At Northwestern, it seems two people must have a student group in common to be friends. Before coming here, I expected to have prerequisites for my classes – but not for my relationships. Of course, there is no rule dictating this common ground. But it is a key dynamic within our culture.
When I visited Northwestern as a prospie, I asked a student to tell me her least favorite aspect of the school. “It can sometimes be cliquey,” she told me. “People find their communities quickly and they stick to them.”
In my experience here, this rings true.
Northwestern students are obsessed with affiliations. Don’t get me wrong: In some ways, this way of identifying and grouping is natural. It makes sense that when you introduce a friend to someone else, you explain how you know them. It makes sense that you become friends with the people you see at meetings. You get to know the people you spend time with. Student groups are where one meets people. Yes, that’s logical. That’s natural. That’s normal. That’s good.
But it also seems student groups are needed as a validation of friendship. This has always been my biggest gripe with Northwestern culture, and sorority recruitment a few weeks ago made this fact even more salient for me. Going through recruitment, I met and talked to several girls with whom I really hit it off. I hoped they would end up in the sorority I’m in, and then wondered, why? Why, if I like someone, do I want her to join the club I am in? The easy answer is: Because if we are in a group together, we will spend more time together and get to know one another.
The harder truth is: Northwestern’s culture necessitates an extracurricular common ground for friendship. The trend certainly extends beyond Greek life. In fact I’ve noticed it more prominently in certain non-Greek organizations.
I don’t mean to suggest that all Northwestern students follow these rules. I know people who break them; in fact, they tend to be the people to whom I’m drawn.
I am generally very happy with the social culture here, but when I catch myself and my peers tapping into these norms – pretending to have forgotten people we’ve already met or not pursuing friendships outside of student groups, for example – I’m bummed.
At the beginning of this year, my sophomore year, I had one resolution: to reach out to people I wanted to be friends with. No student group necessary. I decided to avoid always running from one thing to the next. I would make time for relationships. I promised myself I wouldn’t play along with the cliquey, busy, cooler-than-you bullshit.

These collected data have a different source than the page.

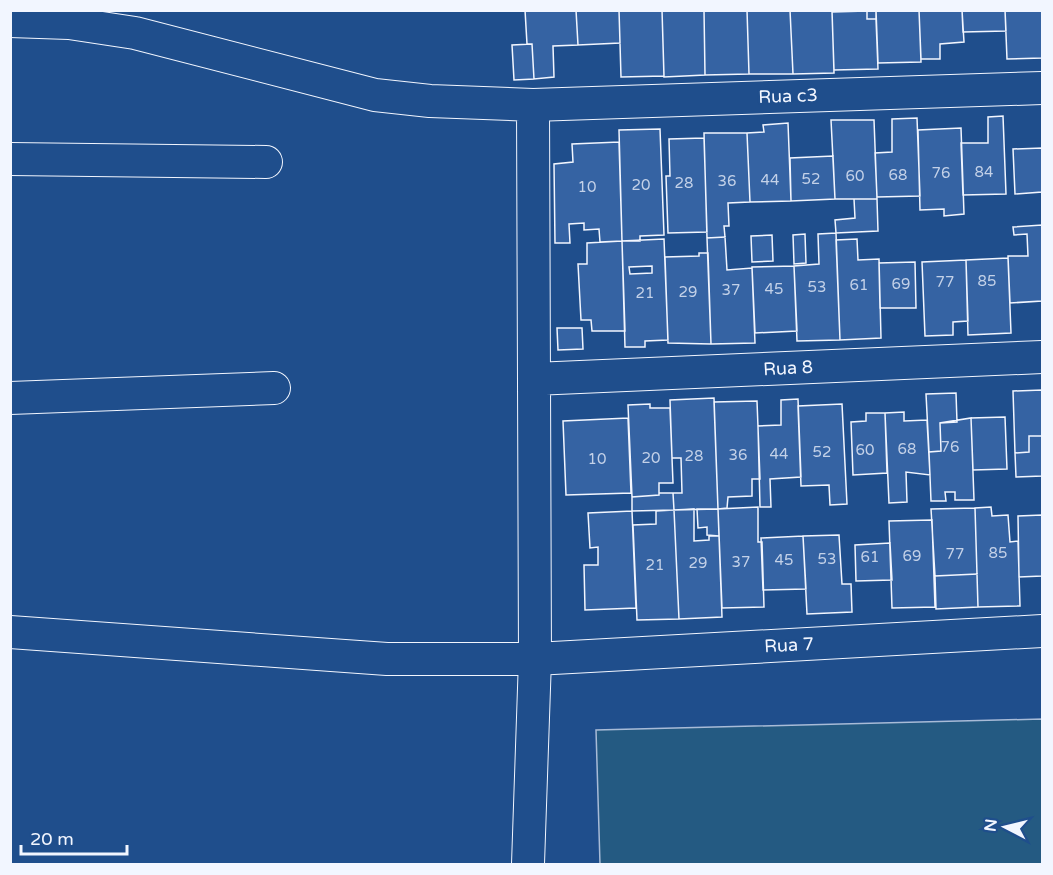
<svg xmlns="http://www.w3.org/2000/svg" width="1053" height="875" viewBox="0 0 1053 875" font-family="'Varela Round',sans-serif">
<rect width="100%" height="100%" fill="#1f4e8c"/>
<path fill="#245a82" stroke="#a8bbd7" stroke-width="1.5" d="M1042 719V864H600L596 730Z"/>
<path fill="#3563a3" stroke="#f2f6ff" stroke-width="1.5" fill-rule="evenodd" d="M525 10H576L578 45 553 46 554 77 534 79 532 44H527Z
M576 10H619L620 43 578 45Z
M619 10H662L664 76 621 77Z
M662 10H704L705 75 664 77Z
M704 10H747L749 74 705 75Z
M747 10H790L793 74H749Z
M790 10H832L834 73 793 74Z
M832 10H876V19H867V11Z
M876 10H919L921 62 878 63Z
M919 10H962L964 42 940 44V59H921Z
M962 10H1005L1006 31 963 32Z
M1005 10H1042V58L1007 59Z
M867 11V19H876L878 69 834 70 832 12Z
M532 44 534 79 514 80 512 45Z
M1003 116 1006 194 963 195 961 143H988V117Z
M917 118 920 196 877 197 875 153 892 152V119Z
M831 120H874L877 199H835Z
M788 123 791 201 750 202 747 133 764 132 763 125Z
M961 128 964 214 944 216V209L920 210 918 130Z
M660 129 664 235 640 236V241H622L619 130Z
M704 133H747L750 202 728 203 729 226H724L725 237 707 238Z
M704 138 707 232 668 233 666 176H670L669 139Z
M619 142 622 241 600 242 599 229 584 230V223L569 224 570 243H555L554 164 573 162 572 144Z
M1042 148V192L1015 194 1013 149Z
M833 156 835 199 791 201 790 158Z
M854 199H877L878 231 836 233 835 220 855 218Z
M1042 225V301L1010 303 1008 256H1028L1027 234 1014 235 1013 227Z
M836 233 840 340 797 341 794 266 819 264 818 234Z
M805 234 806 263 794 264 793 235Z
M772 235 773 261 752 262 751 236Z
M725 237 727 270 752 268 755 343 711 344 707 238Z
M664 239 668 340 645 341V347H625L622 241ZM652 266V273L630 274 629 267Z
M857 239 858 260 879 259 881 338 840 340 836 240Z
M622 241 625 331H592L591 320H581L578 264H587V243Z
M699 253H708L711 344 668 343 665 257 699 256Z
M1008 258 1011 333 968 335 966 260Z
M966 260 968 321 953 322V335L925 336 922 262Z
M915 262 916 308H880L879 263Z
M794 266 797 331 755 333 752 267Z
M557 328H582L583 349 558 350Z
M1042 390V436H1029V452L1015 453 1013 391Z
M956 393 957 422 940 423 941 451 929 452 926 394Z
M714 398 718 509 674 510 673 493H682L681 458H672L670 400Z
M798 399 801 477 770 479 771 507H760L758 426 781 425V400Z
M757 401 760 479H752V496L728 497 727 508 718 509 714 402Z
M650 404V408H670L673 483H659V495L632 497 628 405Z
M842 404 847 504 830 505 829 485 801 486 798 406Z
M904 412V421L927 420 930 475 906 472 907 502 889 503 885 413Z
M866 413H885L887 473 853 475 851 422 866 421Z
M1005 417 1007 469 973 470 971 418Z
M628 418 631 493 566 495 563 421Z
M971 418 974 500H955V492H945L946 501H931L929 452 941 451 940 423Z
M1029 436H1042V476L1016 477 1015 453 1029 452Z
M659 493H673L674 510 632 511V497L659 495Z
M758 507V542H762L764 607 722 608 718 509Z
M991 507 992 516 1008 515 1010 542 1018 541 1020 606 978 607 975 508Z
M975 508 977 574 935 576 931 509Z
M694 509V541L709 540V536H719L722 617 679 619 674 510Z
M697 509H718L719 536 707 535V527L698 528Z
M674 510 679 619 637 620 633 525 656 524V511Z
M632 511 636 608 585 610 584 565H598V547L590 548 588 513Z
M1042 515V576L1019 577 1018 516Z
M932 520 935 607 892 608 889 521Z
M839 535 842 584H851L852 612 807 614 803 536Z
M803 536 806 589 763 590 761 538Z
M890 543 892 580 856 581 855 545Z
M977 574 978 607 936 609 935 576Z"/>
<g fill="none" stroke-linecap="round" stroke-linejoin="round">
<g stroke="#f2f6ff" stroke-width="34">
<path id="minor" d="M10 21 69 23 135 33 375 95 430 101 533 105 1042 88
M10 159 266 162
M534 379 1042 357
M10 398 274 388
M10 632 387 659H535L1042 631
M528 864 535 659 533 105"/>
</g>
<use href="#minor" stroke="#1f4e8c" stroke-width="32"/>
</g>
<g text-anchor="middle" stroke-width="4.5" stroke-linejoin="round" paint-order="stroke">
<g font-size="15" fill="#c3d1e8">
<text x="984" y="177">84</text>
<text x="941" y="178">76</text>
<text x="898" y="180">68</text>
<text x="855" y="181">60</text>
<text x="811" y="184">52</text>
<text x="770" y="185">44</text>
<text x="727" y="186">36</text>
<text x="684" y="188">28</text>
<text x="641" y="190">20</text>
<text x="587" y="192">10</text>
<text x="987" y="286">85</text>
<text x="945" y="287">77</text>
<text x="901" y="289">69</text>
<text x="859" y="290">61</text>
<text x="817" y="292">53</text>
<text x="774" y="294">45</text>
<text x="731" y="295">37</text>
<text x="688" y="297">29</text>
<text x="645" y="298">21</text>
<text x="950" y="452">76</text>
<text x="907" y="454">68</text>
<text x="865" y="455">60</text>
<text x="822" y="457">52</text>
<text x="779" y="459">44</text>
<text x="738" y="460">36</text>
<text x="694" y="461">28</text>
<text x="651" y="463">20</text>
<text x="597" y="464">10</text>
<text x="998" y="558">85</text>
<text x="955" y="559">77</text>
<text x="912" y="561">69</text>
<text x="870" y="562">61</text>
<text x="827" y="564">53</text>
<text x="784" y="565">45</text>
<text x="741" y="567">37</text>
<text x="698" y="568">29</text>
<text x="655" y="570">21</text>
</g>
<g font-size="18" fill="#f2f6ff" stroke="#1f4e8c">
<text transform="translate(788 96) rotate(-2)" y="6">Rua c3</text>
<text transform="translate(788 368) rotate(-3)" y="6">Rua 8</text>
<text transform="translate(789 645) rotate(-3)" y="6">Rua 7</text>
</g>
</g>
<rect width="1053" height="875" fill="none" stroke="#f2f6ff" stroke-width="24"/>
<g transform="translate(1005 827) rotate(277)" stroke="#1f4e8c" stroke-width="4.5" paint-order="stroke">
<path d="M0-4.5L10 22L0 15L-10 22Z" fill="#f2f6ff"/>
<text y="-9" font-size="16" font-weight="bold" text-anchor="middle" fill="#f2f6ff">N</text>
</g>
<path d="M21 845v9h106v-9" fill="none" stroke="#f2f6ff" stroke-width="3"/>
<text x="30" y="845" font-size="18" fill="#f2f6ff" stroke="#1f4e8c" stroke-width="4.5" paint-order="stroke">20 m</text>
</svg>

So far, it has made a difference. Now I’m the person that says hi, that asks your name and remembers it, that reaches out to make plans. I’m not always at my best – I get busy or I slip up and try to act Wildcat-cool. But I’ve been trying. And I’ve been so much happier with my relationships this year because of it. Sometimes at Northwestern, you have to remind yourself to loosen your grip on your ego and be the friend you want to have.
I remember the beginning of my freshman year. Before we partook in the inevitable Northwestern sorting hat game, splitting off into our separate groups. When we introduced ourselves with name, major, hometown, dorm – over and over again. At parties and around campus, we introduced ourselves to strangers. The only thing we had in common was Northwestern. And that was all we needed.
Sharing this campus was sufficient common ground. I want that to still be enough.